Whitmer’s office said she had been working on a deal with lawmakers and business groups to discontinue the enhanced benefit in favor of a plan to help more people get back to work. In a letter to lawmakers, she said the bill would have violated federal law by ending the payment without 30 days’ notice. The legislation also would not have taken effect until 2022, by which time it would have been moot, she said.
“Moreover, ending these enhanced UI benefits on July 31, as proposed by HB 4434, would drain $1.5 billion from our economy — money that will instead flow into our local economies and support small businesses,” the governor wrote.
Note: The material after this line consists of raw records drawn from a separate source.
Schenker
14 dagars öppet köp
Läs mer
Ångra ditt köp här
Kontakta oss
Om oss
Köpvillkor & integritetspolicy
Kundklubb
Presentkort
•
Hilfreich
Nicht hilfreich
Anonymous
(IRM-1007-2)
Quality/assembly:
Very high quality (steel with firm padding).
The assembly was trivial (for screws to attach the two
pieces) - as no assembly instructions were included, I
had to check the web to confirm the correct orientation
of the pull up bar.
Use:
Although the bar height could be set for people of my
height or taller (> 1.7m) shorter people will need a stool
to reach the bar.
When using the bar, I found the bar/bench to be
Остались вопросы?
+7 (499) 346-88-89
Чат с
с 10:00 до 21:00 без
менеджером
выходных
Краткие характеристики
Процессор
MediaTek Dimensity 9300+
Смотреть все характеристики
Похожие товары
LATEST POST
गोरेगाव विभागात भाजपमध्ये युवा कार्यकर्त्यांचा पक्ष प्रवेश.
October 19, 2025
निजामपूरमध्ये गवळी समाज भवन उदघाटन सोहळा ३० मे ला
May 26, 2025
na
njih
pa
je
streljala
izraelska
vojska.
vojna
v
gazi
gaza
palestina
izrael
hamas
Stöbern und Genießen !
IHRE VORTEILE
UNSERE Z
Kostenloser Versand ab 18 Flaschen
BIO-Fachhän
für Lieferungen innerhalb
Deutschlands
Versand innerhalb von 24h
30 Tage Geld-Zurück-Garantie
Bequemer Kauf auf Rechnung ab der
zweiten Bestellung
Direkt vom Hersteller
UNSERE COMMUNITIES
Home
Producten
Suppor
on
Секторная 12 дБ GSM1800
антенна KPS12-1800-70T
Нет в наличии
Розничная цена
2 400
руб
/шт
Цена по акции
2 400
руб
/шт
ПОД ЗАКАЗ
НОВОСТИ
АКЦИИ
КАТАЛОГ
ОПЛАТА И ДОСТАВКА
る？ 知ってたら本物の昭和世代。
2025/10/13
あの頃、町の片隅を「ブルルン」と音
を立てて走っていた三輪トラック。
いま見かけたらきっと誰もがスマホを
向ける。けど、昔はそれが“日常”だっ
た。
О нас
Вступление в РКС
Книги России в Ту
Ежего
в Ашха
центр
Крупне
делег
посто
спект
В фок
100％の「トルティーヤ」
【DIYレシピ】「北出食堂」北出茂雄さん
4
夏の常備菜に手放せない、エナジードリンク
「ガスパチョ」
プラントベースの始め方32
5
She said she is open to stopping the enhanced benefit early if legislators swiftly allocate $1.4 billion in federal child care aid and increase Michigan’s maximum benefit — now $362 a week — so it is commensurate with those in neighboring states.
The conservative Michigan Freedom Fund criticized Whitmer’s veto, saying about 300,000 fewer residents are working than when the pandemic struck in early 2020.
“We’re never going to help struggling local businesses until we stop spending extra tax dollars to keep people out of the workforce,” executive director Tori Sachs said in a statement.